Page text:
# Lifestyles & Discussion > Family, Parenting & Education > Books & Literature >  The 5000 Year Leap: A Miracle That Changed the World

## muzzled dogg

i guess (?) glenn beck recommended this to some people cause i saw it all over tax day protests out here.

any idea what this book is?

----------


## silverhawks

> The 5000 Year Leap: A Miracle That Changed the World. For many years in the United States there has been a gradual drifting away from the Founding Fathers original success formula. This has resulted in some of their most unique contributions for a free and prosperous society becoming lost or misunderstood. Therefore, there has been a need to review the history and development of the making of America in order to recapture the brilliant precepts which made Americans the first free people in modern times.
> 
> In this book, discover the 28 Principles of Freedom our Founding Fathers said must be understood and perpetuated by every people who desire peace, prosperity, and freedom. Learn how adherence to these beliefs during the past 200 years has brought about more progress than was made in the previous 5000 years. Published by National Center for Constitutional Studies, a non-profit organization.


28 Principles of Freedom?  Without actually reading the book, it sounds almost like an attempt to re-define the Founding.  If that's the case, I think I'll stick with the Bill of Rights, thanks very much.  It's written by Cleon Skousen, a Mormon author, professor of religion at Brigham Young University, and ex-police chief of Salt Lake City - no surprises coming as a recommendation from Beck.

Also, its interesting to note that the "Customers Who Bought This Item Also Bought" books include the Federalist Papers, but not the Anti-Federalist Papers, as well as books by Beck and Levin.

The book is published by the National Center for Constitutional Studies, which was previously known as the Freemen Institute.  Interesting to note that a regular donor to the Center was impeached Arizona Governor Evan Mecham.

Going to guess that the 28 Principles of Freedom are the same as the ones on the Constitution Party of PA website...which by the way notes:




> The Constitution Party is the only party which is completely pro-life, pro-gun, pro-American sovereignty and independence, and in favor of a strong national defense. It is also the only party that is anti-globalist, anti-free trade, anti-deindustrialization, and anti-unchecked immigration. We also oppose special rights for homosexuals, the constantly increasing expansion of unlawful police laws, and both foreign aid and military interventionism.

----------


## Original_Intent

Theocrat posted about this book recently. I own it and read it years ago - I don't remember a ton about it, but ir seems in essence that the thesis is that mankind has been wallowing around for ~5,000 years with very little technological advancement and have by and large been living hand to mouth if living at all, and that the circumstances of freedom provided by the founding of the US are mostly if not completely responsible for the world rising out of abject poverty.

I may read it again soon, but I have so many books that I want to read...

----------


## silverhawks

> * Principle 1  - The only reliable basis for sound government and just human relations is Natural Law.*
> 
>     Natural law is God's law. There are certain laws which govern the entire universe, and just as Thomas Jefferson said in the Declaration of Independence, there are laws which govern in the affairs of men which are "the laws of nature and of nature's God."
> 
> *Principle 2 - A free people cannot survive under a republican constitution unless they remain virtuous and morally strong.*
> 
>     “Only a virtuous people are capable of freedom. As nations become corrupt and vicious, they have more need of masters." - Benjamin Franklin
> 
> *Principle 3 - The most promising method of securing a virtuous people is to elect virtuous leaders.*
> ...

Supplied material:
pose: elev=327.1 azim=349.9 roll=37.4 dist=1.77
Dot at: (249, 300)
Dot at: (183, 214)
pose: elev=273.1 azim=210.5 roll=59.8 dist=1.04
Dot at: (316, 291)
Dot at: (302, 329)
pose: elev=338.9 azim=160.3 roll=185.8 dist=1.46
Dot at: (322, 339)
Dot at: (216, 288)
==
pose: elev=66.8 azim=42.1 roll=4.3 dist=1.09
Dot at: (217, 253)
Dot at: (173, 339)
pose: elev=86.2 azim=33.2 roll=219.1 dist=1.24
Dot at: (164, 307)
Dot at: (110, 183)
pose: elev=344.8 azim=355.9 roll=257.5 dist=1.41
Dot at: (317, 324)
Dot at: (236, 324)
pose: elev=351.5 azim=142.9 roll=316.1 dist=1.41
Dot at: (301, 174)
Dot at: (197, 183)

Set exercise: Reproduce word for word the passage of the forum thread on The 5000 Year Leap that starts at "28 Principles of Freedom?" and ends with "Beck and Levin.".

Finished answer:
28 Principles of Freedom?  Without actually reading the book, it sounds almost like an attempt to re-define the Founding.  If that's the case, I think I'll stick with the Bill of Rights, thanks very much.  It's written by Cleon Skousen, a Mormon author, professor of religion at Brigham Young University, and ex-police chief of Salt Lake City - no surprises coming as a recommendation from Beck.

Also, its interesting to note that the "Customers Who Bought This Item Also Bought" books include the Federalist Papers, but not the Anti-Federalist Papers, as well as books by Beck and Levin.